[Start of Attachment]

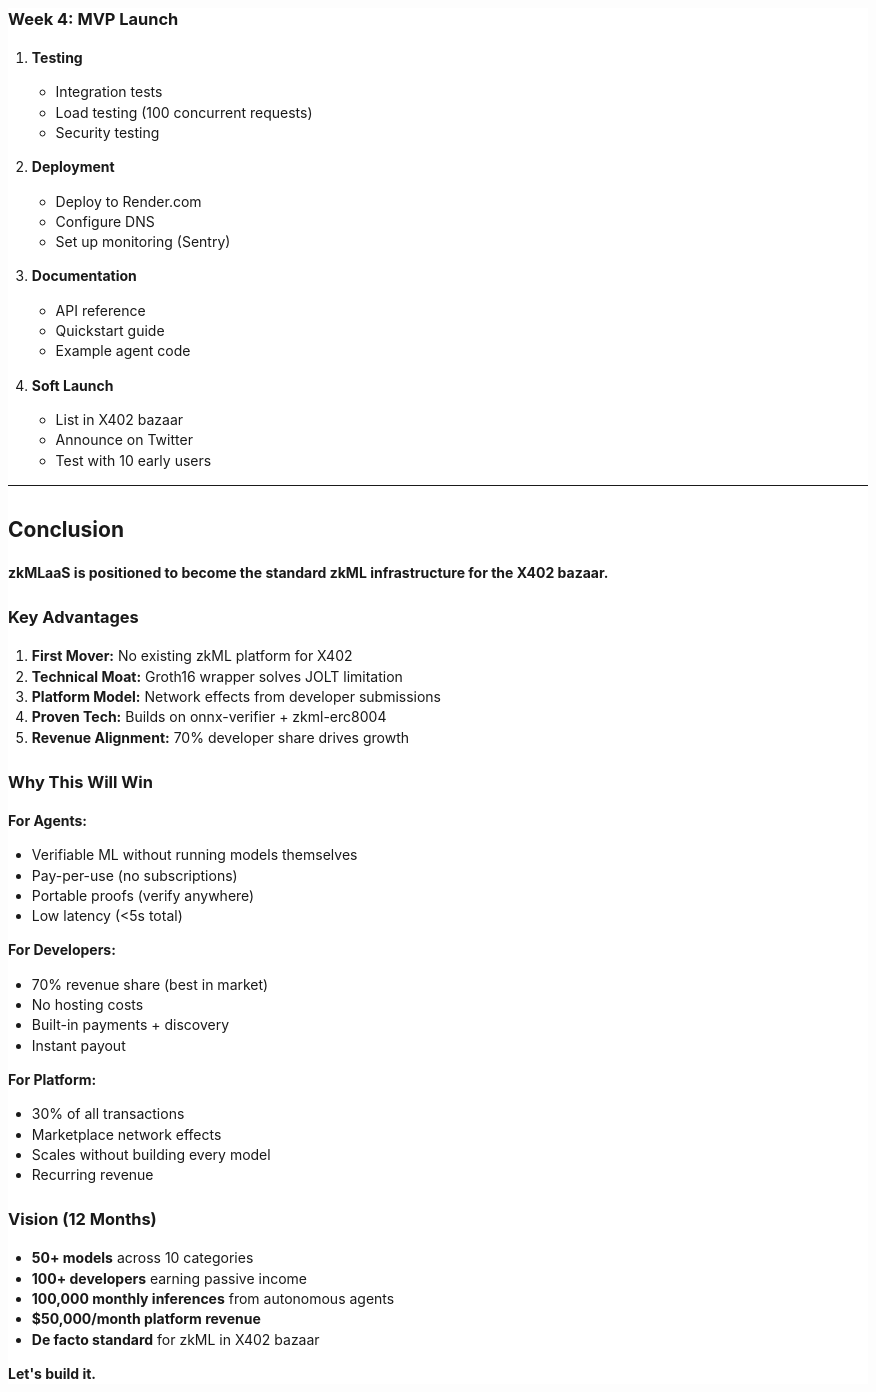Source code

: ### Week 4: MVP Launch

1. **Testing**
   - Integration tests
   - Load testing (100 concurrent requests)
   - Security testing

2. **Deployment**
   - Deploy to Render.com
   - Configure DNS
   - Set up monitoring (Sentry)

3. **Documentation**
   - API reference
   - Quickstart guide
   - Example agent code

4. **Soft Launch**
   - List in X402 bazaar
   - Announce on Twitter
   - Test with 10 early users

---

## Conclusion

**zkMLaaS is positioned to become the standard zkML infrastructure for the X402 bazaar.**

### Key Advantages

1. **First Mover:** No existing zkML platform for X402
2. **Technical Moat:** Groth16 wrapper solves JOLT limitation
3. **Platform Model:** Network effects from developer submissions
4. **Proven Tech:** Builds on onnx-verifier + zkml-erc8004
5. **Revenue Alignment:** 70% developer share drives growth

### Why This Will Win

**For Agents:**
- Verifiable ML without running models themselves
- Pay-per-use (no subscriptions)
- Portable proofs (verify anywhere)
- Low latency (<5s total)

**For Developers:**
- 70% revenue share (best in market)
- No hosting costs
- Built-in payments + discovery
- Instant payout

**For Platform:**
- 30% of all transactions
- Marketplace network effects
- Scales without building every model
- Recurring revenue

### Vision (12 Months)

- **50+ models** across 10 categories
- **100+ developers** earning passive income
- **100,000 monthly inferences** from autonomous agents
- **$50,000/month platform revenue**
- **De facto standard** for zkML in X402 bazaar

**Let's build it.**
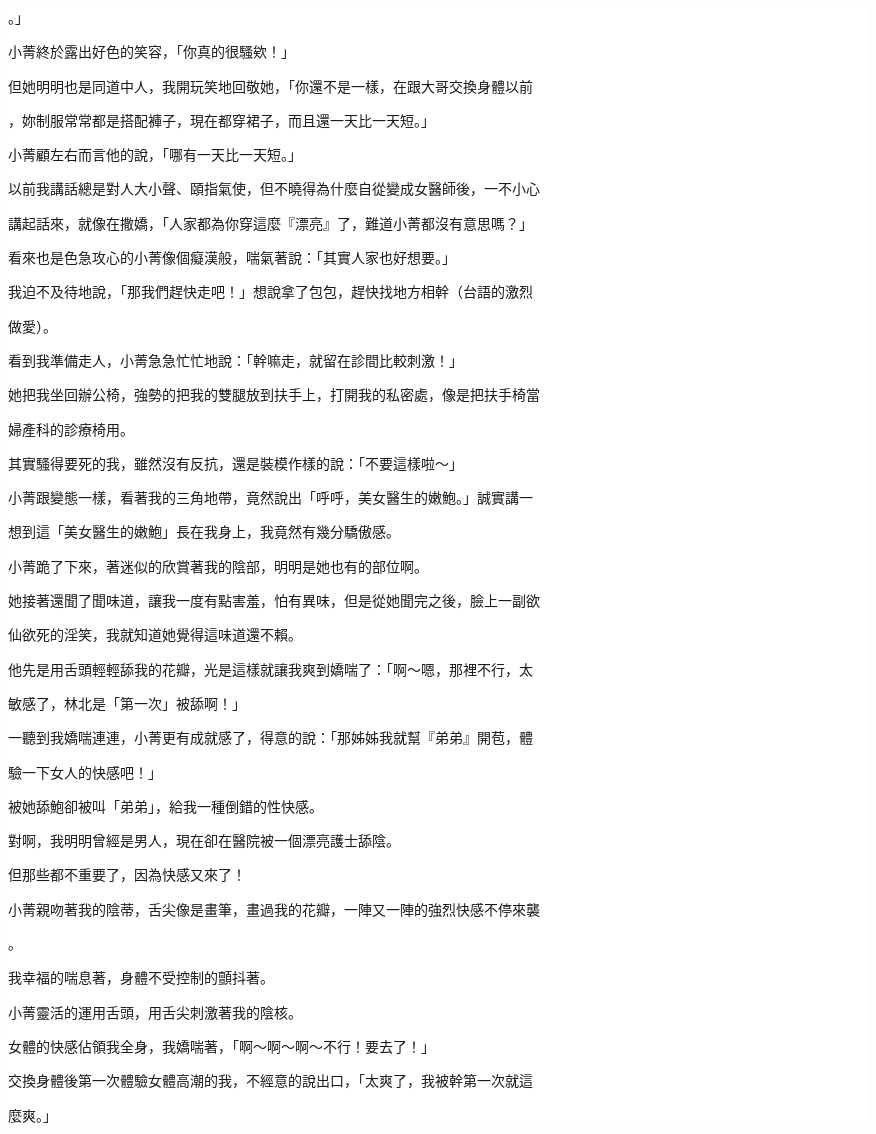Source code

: 。」

小菁終於露出好色的笑容，「你真的很騷欸！」

但她明明也是同道中人，我開玩笑地回敬她，「你還不是一樣，在跟大哥交換身體以前

，妳制服常常都是搭配褲子，現在都穿裙子，而且還一天比一天短。」

小菁顧左右而言他的說，「哪有一天比一天短。」

以前我講話總是對人大小聲、頤指氣使，但不曉得為什麼自從變成女醫師後，一不小心

講起話來，就像在撒嬌，「人家都為你穿這麼『漂亮』了，難道小菁都沒有意思嗎？」

看來也是色急攻心的小菁像個癡漢般，喘氣著說：「其實人家也好想要。」

我迫不及待地說，「那我們趕快走吧！」想說拿了包包，趕快找地方相幹（台語的激烈

做愛）。

看到我準備走人，小菁急急忙忙地說：「幹嘛走，就留在診間比較刺激！」

她把我坐回辦公椅，強勢的把我的雙腿放到扶手上，打開我的私密處，像是把扶手椅當

婦產科的診療椅用。

其實騷得要死的我，雖然沒有反抗，還是裝模作樣的說：「不要這樣啦～」

小菁跟變態一樣，看著我的三角地帶，竟然說出「呼呼，美女醫生的嫩鮑。」誠實講一

想到這「美女醫生的嫩鮑」長在我身上，我竟然有幾分驕傲感。

小菁跪了下來，著迷似的欣賞著我的陰部，明明是她也有的部位啊。

她接著還聞了聞味道，讓我一度有點害羞，怕有異味，但是從她聞完之後，臉上一副欲

仙欲死的淫笑，我就知道她覺得這味道還不賴。

他先是用舌頭輕輕舔我的花瓣，光是這樣就讓我爽到嬌喘了：「啊～嗯，那裡不行，太

敏感了，林北是「第一次」被舔啊！」

一聽到我嬌喘連連，小菁更有成就感了，得意的說：「那姊姊我就幫『弟弟』開苞，體

驗一下女人的快感吧！」

被她舔鮑卻被叫「弟弟」，給我一種倒錯的性快感。

對啊，我明明曾經是男人，現在卻在醫院被一個漂亮護士舔陰。

但那些都不重要了，因為快感又來了！

小菁親吻著我的陰蒂，舌尖像是畫筆，畫過我的花瓣，一陣又一陣的強烈快感不停來襲

。

我幸福的喘息著，身體不受控制的顫抖著。

小菁靈活的運用舌頭，用舌尖刺激著我的陰核。

女體的快感佔領我全身，我嬌喘著，「啊～啊～啊～不行！要去了！」

交換身體後第一次體驗女體高潮的我，不經意的說出口，「太爽了，我被幹第一次就這

麼爽。」
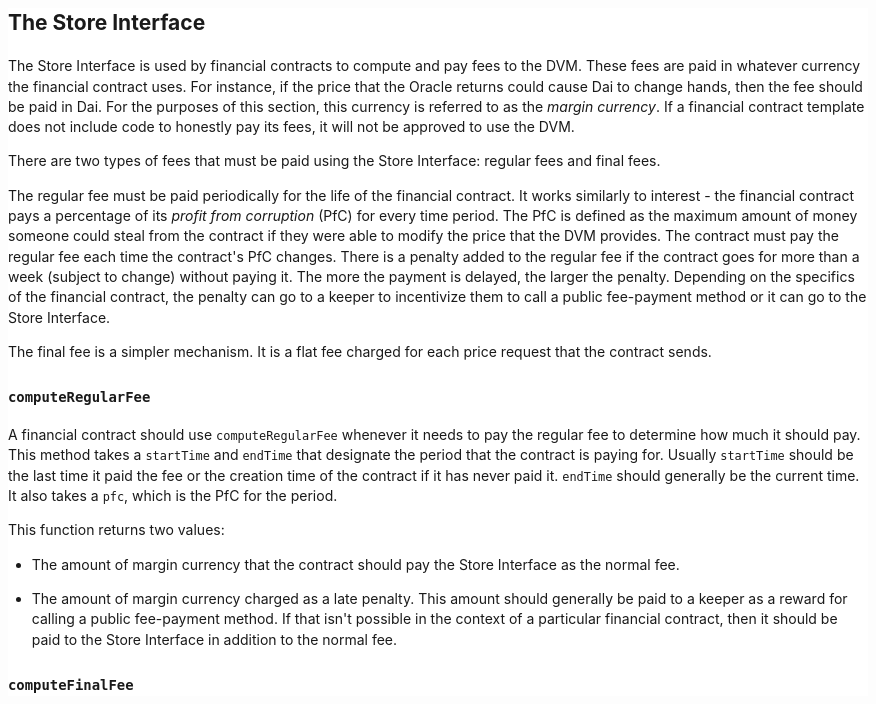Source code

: ## The Store Interface

The Store Interface is used by financial contracts to compute and pay fees to the DVM. These fees are paid in whatever
currency the financial contract uses. For instance, if the price that the Oracle returns could cause Dai to change
hands, then the fee should be paid in Dai. For the purposes of this section, this currency is referred to as the
_margin currency_. If a financial contract template does not include code to honestly pay its fees, it will not be
approved to use the DVM.

There are two types of fees that must be paid using the Store Interface: regular fees and final fees.

The regular fee must be paid periodically for the life of the financial contract. It works similarly to interest - the
financial contract pays a percentage of its _profit from corruption_ (PfC) for every time period. The PfC is defined as
the maximum amount of money someone could steal from the contract if they were able to modify the price that the DVM
provides. The contract must pay the regular fee each time the contract's PfC changes. There is a penalty added to the
regular fee if the contract goes for more than a week (subject to change) without paying it. The more the payment is
delayed, the larger the penalty. Depending on the specifics of the financial contract, the penalty can go to a keeper
to incentivize them to call a public fee-payment method or it can go to the Store Interface.

The final fee is a simpler mechanism. It is a flat fee charged for each price request that the contract sends.

### `computeRegularFee`

A financial contract should use `computeRegularFee` whenever it needs to pay the regular fee to determine how much it
should pay. This method takes a `startTime` and `endTime` that designate the period that the contract is paying for.
Usually `startTime` should be the last time it paid the fee or the creation time of the contract if it has never paid
it. `endTime` should generally be the current time. It also takes a `pfc`, which is the PfC for the period.

This function returns two values:

- The amount of margin currency that the contract should pay the Store Interface as the normal fee.

- The amount of margin currency charged as a late penalty. This amount should generally be paid to a keeper as a reward
  for calling a public fee-payment method. If that isn't possible in the context of a particular financial contract, then
  it should be paid to the Store Interface in addition to the normal fee.

### `computeFinalFee`
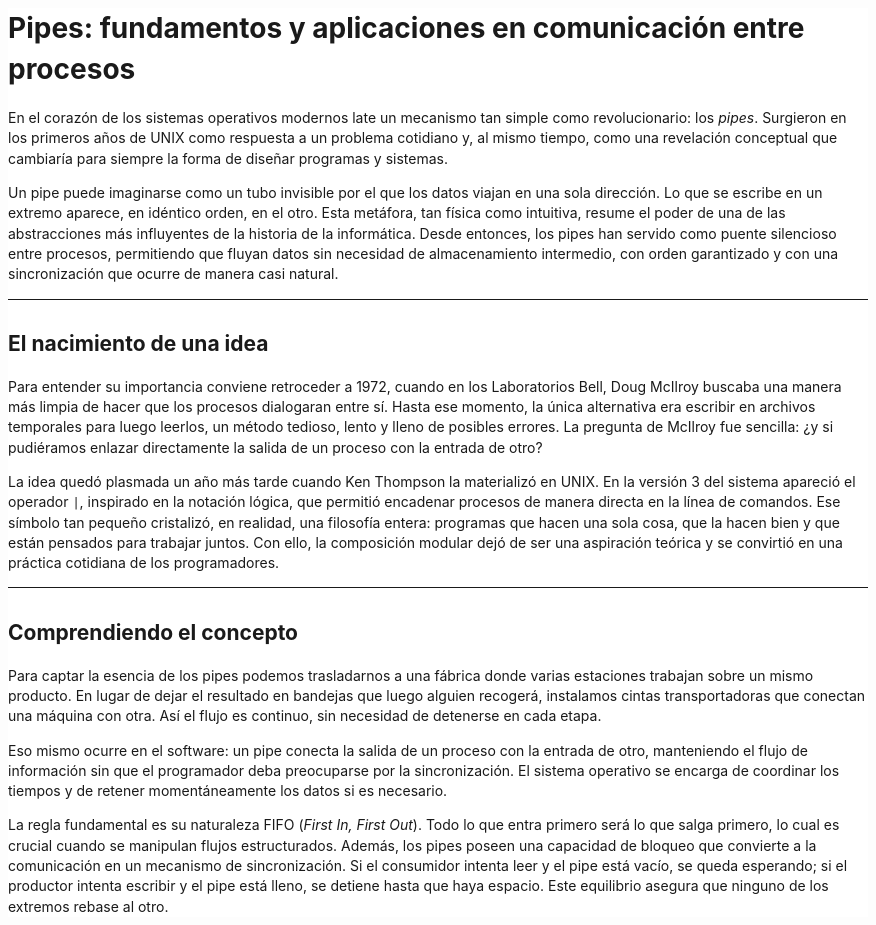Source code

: # Pipes: fundamentos y aplicaciones en comunicación entre procesos

En el corazón de los sistemas operativos modernos late un mecanismo tan simple como revolucionario: los *pipes*. Surgieron en los primeros años de UNIX como respuesta a un problema cotidiano y, al mismo tiempo, como una revelación conceptual que cambiaría para siempre la forma de diseñar programas y sistemas.

Un pipe puede imaginarse como un tubo invisible por el que los datos viajan en una sola dirección. Lo que se escribe en un extremo aparece, en idéntico orden, en el otro. Esta metáfora, tan física como intuitiva, resume el poder de una de las abstracciones más influyentes de la historia de la informática. Desde entonces, los pipes han servido como puente silencioso entre procesos, permitiendo que fluyan datos sin necesidad de almacenamiento intermedio, con orden garantizado y con una sincronización que ocurre de manera casi natural.

---

## El nacimiento de una idea

Para entender su importancia conviene retroceder a 1972, cuando en los Laboratorios Bell, Doug McIlroy buscaba una manera más limpia de hacer que los procesos dialogaran entre sí. Hasta ese momento, la única alternativa era escribir en archivos temporales para luego leerlos, un método tedioso, lento y lleno de posibles errores. La pregunta de McIlroy fue sencilla: ¿y si pudiéramos enlazar directamente la salida de un proceso con la entrada de otro?

La idea quedó plasmada un año más tarde cuando Ken Thompson la materializó en UNIX. En la versión 3 del sistema apareció el operador `|`, inspirado en la notación lógica, que permitió encadenar procesos de manera directa en la línea de comandos. Ese símbolo tan pequeño cristalizó, en realidad, una filosofía entera: programas que hacen una sola cosa, que la hacen bien y que están pensados para trabajar juntos. Con ello, la composición modular dejó de ser una aspiración teórica y se convirtió en una práctica cotidiana de los programadores.

---

## Comprendiendo el concepto

Para captar la esencia de los pipes podemos trasladarnos a una fábrica donde varias estaciones trabajan sobre un mismo producto. En lugar de dejar el resultado en bandejas que luego alguien recogerá, instalamos cintas transportadoras que conectan una máquina con otra. Así el flujo es continuo, sin necesidad de detenerse en cada etapa.

Eso mismo ocurre en el software: un pipe conecta la salida de un proceso con la entrada de otro, manteniendo el flujo de información sin que el programador deba preocuparse por la sincronización. El sistema operativo se encarga de coordinar los tiempos y de retener momentáneamente los datos si es necesario.

La regla fundamental es su naturaleza FIFO (*First In, First Out*). Todo lo que entra primero será lo que salga primero, lo cual es crucial cuando se manipulan flujos estructurados. Además, los pipes poseen una capacidad de bloqueo que convierte a la comunicación en un mecanismo de sincronización. Si el consumidor intenta leer y el pipe está vacío, se queda esperando; si el productor intenta escribir y el pipe está lleno, se detiene hasta que haya espacio. Este equilibrio asegura que ninguno de los extremos rebase al otro.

[End of Attachment]

**WORK TO COMPLETE:** Output only the lines running from the top of the data above to the line with "- Pay-per-use (no subscriptions)", inclusive, word for word and without pictures.

**ANSWER FOR THIS EXERCISE:**
Source code

: ### Week 4: MVP Launch

1. **Testing**
   - Integration tests
   - Load testing (100 concurrent requests)
   - Security testing

2. **Deployment**
   - Deploy to Render.com
   - Configure DNS
   - Set up monitoring (Sentry)

3. **Documentation**
   - API reference
   - Quickstart guide
   - Example agent code

4. **Soft Launch**
   - List in X402 bazaar
   - Announce on Twitter
   - Test with 10 early users

---

## Conclusion

**zkMLaaS is positioned to become the standard zkML infrastructure for the X402 bazaar.**

### Key Advantages

1. **First Mover:** No existing zkML platform for X402
2. **Technical Moat:** Groth16 wrapper solves JOLT limitation
3. **Platform Model:** Network effects from developer submissions
4. **Proven Tech:** Builds on onnx-verifier + zkml-erc8004
5. **Revenue Alignment:** 70% developer share drives growth

### Why This Will Win

**For Agents:**
- Verifiable ML without running models themselves
- Pay-per-use (no subscriptions)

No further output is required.